= Ingeborg Heuser =

German dancer (died 2022)

Ingeborg Heuser (April 14, 1928 – February 14, 2022) was a German dancer, choreographer and teacher who worked primarily in the Southwest United States. She is credited with popularizing and promoting ballet in El Paso, Texas.

== Biography ==

Heuser was born in Berlin and her mother encouraged her love of the arts at a young age. Heuser began training in ballet at the age of seven.
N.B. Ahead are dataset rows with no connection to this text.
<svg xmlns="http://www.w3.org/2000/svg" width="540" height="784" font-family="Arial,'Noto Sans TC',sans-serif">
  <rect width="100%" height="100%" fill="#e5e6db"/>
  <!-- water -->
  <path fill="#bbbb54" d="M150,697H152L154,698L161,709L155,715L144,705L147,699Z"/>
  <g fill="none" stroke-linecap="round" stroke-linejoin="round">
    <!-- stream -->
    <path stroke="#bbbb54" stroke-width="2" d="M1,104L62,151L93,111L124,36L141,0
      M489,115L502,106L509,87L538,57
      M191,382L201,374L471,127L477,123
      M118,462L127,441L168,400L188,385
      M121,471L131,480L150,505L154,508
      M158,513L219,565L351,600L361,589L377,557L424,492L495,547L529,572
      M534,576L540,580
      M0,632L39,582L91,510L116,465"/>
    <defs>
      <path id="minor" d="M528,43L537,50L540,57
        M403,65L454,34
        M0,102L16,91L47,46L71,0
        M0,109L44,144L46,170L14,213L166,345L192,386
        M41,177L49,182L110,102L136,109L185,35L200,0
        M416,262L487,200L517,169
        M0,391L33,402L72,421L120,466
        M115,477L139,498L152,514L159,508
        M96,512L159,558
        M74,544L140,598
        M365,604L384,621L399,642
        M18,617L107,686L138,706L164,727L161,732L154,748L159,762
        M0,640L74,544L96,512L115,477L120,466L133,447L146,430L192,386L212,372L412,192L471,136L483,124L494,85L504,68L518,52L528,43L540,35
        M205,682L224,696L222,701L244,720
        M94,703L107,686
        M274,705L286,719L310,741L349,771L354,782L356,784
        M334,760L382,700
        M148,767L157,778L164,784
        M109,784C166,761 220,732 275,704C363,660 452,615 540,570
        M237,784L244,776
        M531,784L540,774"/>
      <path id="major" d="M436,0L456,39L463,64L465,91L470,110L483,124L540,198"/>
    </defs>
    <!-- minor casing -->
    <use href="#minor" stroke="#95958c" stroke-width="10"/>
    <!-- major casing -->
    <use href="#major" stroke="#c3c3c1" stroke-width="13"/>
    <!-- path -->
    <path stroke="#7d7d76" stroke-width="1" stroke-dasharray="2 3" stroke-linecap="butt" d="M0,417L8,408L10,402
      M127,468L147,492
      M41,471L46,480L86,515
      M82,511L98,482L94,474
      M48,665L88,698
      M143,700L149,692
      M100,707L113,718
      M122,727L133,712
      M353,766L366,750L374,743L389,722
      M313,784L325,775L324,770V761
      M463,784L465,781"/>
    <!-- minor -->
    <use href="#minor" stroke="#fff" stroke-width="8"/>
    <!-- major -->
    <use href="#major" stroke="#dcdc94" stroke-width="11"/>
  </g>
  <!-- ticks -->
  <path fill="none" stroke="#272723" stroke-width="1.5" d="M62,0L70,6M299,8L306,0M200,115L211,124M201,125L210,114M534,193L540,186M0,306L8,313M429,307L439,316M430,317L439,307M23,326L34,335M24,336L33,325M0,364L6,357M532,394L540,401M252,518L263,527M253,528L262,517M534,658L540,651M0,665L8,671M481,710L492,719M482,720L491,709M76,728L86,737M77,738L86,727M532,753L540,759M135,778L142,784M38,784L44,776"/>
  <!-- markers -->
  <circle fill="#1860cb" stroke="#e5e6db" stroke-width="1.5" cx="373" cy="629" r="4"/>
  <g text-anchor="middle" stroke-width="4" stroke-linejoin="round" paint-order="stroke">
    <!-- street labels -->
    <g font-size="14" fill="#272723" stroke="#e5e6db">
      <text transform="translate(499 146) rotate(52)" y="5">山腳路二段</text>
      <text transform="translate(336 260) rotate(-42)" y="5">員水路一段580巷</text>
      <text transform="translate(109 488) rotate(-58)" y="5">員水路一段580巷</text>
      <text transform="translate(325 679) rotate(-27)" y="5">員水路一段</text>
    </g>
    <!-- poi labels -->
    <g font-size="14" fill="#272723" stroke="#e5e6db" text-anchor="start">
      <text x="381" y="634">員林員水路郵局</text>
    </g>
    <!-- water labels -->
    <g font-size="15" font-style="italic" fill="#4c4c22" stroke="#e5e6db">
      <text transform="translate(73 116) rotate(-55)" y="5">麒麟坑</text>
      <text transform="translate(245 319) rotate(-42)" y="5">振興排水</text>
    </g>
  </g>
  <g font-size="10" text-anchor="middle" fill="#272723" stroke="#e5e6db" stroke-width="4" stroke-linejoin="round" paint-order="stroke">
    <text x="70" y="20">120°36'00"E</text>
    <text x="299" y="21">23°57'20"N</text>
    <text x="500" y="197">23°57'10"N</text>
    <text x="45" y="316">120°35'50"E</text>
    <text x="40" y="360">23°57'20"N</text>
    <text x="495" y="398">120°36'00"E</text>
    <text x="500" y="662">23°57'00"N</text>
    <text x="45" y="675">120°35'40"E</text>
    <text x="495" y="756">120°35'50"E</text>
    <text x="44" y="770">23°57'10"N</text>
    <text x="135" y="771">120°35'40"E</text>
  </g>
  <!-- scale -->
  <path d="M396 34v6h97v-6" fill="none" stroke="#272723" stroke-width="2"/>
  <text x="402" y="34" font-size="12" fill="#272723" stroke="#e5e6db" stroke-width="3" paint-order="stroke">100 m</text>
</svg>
She started as an apprentice in the Deutsche Oper Corps de Ballet when she was 12 and made her solo debut at age 15. Heuser moved to the United States in 1949. First she worked in California and later she attended the University of Arizona in Tucson as a "special student." In Tucson, she met her first husband, Joe Weissmiller, who was drafted into the Army not long after their marriage.

Heuser moved to El Paso in 1953. She started teaching at the YWCA and then at Virginia Weaver's dancer studio. In 1955, she opened her own ballet center in El Paso. Her ballet center performed at the Magoffin Auditorium in 1958, where E. A. Thromodsgaard, the chair of the music department at Texas Western College, which later became the University of Texas at El Paso (UTEP), was impressed by her.

Heuser joined UTEP in 1960. The Texas Western Civic Ballet began performing annually in 1960 with Heuser as the leader of the company. The ballet company was formed through a partnership between the city of El Paso and UTEP.

Heuser was appointed to the Dance Advisory Panel of the Texas Commission on the Arts and Humanities in 1974. In 1975, the El Paso Herald-Post wrote that Heuser "has single-handedly made El Paso a ballet-loving town." Heuser was further praised by the El Paso Herald-Post for her choreography of the 1976 El Paso production of The Nutcracker, calling it a "party we cannot resist."

In 2007, Heuser retired from teaching at UTEP. After retirement, Heuser continued to teach at the El Paso Conservatory of Dance. Heuser was inducted into the El Paso Women's Hall of Fame in 2009.

Heuser died in El Paso on February 14, 2022.